The annual Cannes Lions Festival of Creativity is good for more than sunburnt croissants and special parties. Since its inception, it has been the go-to place for marketers and advertisers to discuss industry issues and plan for the future—all in one jar.
But after two years of pandemic lockdowns, Russia’s invasion of Ukraine, an imminent economic downturn and other social uncertainties (Greenpeace blocked the croissant with a fire truck right outside the Palais yesterday morning in a bid to strengthen the advertising industry’s ties with fossil fuel companies). and a previous Cannes Lion winner took the stage to return the award she won working on campaigns for airlines and auto companies), marketers and advertisers at this year’s convention say they should. The more answers to the big questions, the greater the certainty expected among their peers.
“I love Cannes,” said Andrea Mallard, CMO of Pinterest. “But what I noticed is that there aren’t many brands that have a clear vision, which surprised me.”
It’s worth noting that the industry hasn’t had an opportunity to come together physically in the last two years in hopes of reaching an agreement in the near future. Much of that is back this year with machinations, pageantry and shallow talk. However, the core of the festival seems to be that marketers want more and are wondering if the hype is still worth it.
And after a four-day festival in the south of France, marketers say they may go home with more questions than answers this year. especially when no one seems to agree on what the metaverse is and isn’t, or how to monetize it; Economists are unsure when, if not when, the market will bottom; And the cookie write-off schedule is more difficult. That means the market is shrouded in uncertainty, but marketers still need solutions for everything from advertising measurements to customer data. To be fair, publishers appear to be in a similar position.
“We come back, there is also an issue, there are still some uncertainties. How are you looking forward to 2023?” asked Khurram Malik, Head of Advertising Business Marketing at Spotify. “It’s a sense of humility to see what your peers are thinking instead of coming at everyone and thinking all the answers are, I know what’s going to happen next year.”
Malik said he went to this year’s Cannes with more pragmatism and deliberately sparked many discussions with marketers about measurement as digital audio development continues to accelerate and access to data becomes more important.
But what’s been called sneaky detox, Mallard says, may actually be toothless. “People spent money. people have great things. Fancy people come to people to do fancy things. I don’t want to be so critical. But I want us to talk,” she said.

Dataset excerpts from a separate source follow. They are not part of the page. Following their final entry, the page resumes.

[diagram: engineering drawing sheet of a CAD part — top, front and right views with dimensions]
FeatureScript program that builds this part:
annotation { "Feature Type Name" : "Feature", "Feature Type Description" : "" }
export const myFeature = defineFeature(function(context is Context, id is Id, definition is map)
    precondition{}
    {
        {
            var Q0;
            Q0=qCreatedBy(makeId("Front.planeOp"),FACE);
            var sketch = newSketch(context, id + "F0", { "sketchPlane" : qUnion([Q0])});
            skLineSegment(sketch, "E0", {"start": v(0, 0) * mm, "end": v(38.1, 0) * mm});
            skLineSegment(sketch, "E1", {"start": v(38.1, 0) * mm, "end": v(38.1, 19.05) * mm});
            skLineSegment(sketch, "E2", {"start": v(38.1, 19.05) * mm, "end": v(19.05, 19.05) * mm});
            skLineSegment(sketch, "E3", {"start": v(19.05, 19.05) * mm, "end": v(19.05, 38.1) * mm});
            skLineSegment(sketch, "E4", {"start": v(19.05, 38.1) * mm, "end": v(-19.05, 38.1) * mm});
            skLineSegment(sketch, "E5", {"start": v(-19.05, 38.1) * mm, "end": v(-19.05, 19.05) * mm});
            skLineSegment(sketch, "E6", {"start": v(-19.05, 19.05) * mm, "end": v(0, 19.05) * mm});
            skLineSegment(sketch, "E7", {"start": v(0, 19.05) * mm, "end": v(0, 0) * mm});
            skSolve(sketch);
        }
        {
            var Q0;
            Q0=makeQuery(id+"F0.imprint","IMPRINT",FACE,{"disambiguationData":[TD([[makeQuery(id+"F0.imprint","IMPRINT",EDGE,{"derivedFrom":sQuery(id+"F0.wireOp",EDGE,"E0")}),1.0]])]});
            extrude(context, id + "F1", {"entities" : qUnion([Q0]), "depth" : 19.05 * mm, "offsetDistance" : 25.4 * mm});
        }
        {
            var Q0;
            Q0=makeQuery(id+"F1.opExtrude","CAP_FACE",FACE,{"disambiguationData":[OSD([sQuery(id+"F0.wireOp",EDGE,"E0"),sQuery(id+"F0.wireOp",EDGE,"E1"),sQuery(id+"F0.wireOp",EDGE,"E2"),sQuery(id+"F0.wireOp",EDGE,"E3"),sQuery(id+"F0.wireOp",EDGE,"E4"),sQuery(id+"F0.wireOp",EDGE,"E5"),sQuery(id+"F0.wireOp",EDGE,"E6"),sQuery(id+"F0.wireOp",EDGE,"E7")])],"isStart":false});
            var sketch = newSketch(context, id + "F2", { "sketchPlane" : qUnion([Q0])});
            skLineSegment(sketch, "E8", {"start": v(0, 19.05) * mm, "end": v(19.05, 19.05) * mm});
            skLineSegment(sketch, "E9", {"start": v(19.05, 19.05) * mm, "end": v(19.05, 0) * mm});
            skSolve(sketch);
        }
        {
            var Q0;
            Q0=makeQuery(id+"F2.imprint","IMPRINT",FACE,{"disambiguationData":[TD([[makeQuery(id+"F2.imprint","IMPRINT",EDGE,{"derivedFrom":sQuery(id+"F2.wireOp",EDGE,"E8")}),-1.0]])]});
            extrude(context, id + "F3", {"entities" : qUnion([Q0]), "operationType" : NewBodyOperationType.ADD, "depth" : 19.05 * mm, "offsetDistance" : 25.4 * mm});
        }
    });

It’s not that there aren’t any talks going on. At the Palace and on the Beaches, this year’s hot topics touched on things like sustainability, Web 3, brand purpose and diversity. But these conversations, which tend to be superficial, come at a time when marketers have had to break their playbooks and start over. The work of recent years has made the superficiality of the conversation all the more obvious and trivial.
For an industry that doesn’t have much humility, Cannes has been a lot more humble this year, having for the past two years been telling marketers what they know — or assuring themselves they know — much humbler, Lenny Stern, co- Founder of the advertising agency SS+K and Co-President of the US advertising agency M&C Saatchi. “People are like, I’m not sure. I thought I’d put all the chips here [now] I have to distribute it,” he said.
Marketers say that these last few festivals, with all the talk and initiatives that have taken place about the Metaverse, have increased doubts about the virtual world. And this is in addition to exploring new ways to use data in light of privacy initiatives, ranging from diversifying media spending to keeping pace with rapidly changing consumer habits.
“People are scared because it’s vague and people don’t know yet. But that’s exactly when you should speak up,” said Mallard of Pinterest. “What are the dangers for brands, creators [and] We are all excited to learn more about humanity through some of these technologies. Less spectacle and more substance from people. ,
Still, it’s worth noting for some in the industry that ten years ago there weren’t any talks about the future of technology, things like DE&I and channel diversification. “People focus on that. Now the question is, are we making progress?” Stern said.
As this year’s event wraps up, Spotify scraps its stage, attendees pack up for flights home and the rain cools the croissant, it looks like eyes are already on Cannes 2023, where the industry is expecting less talk and more action can.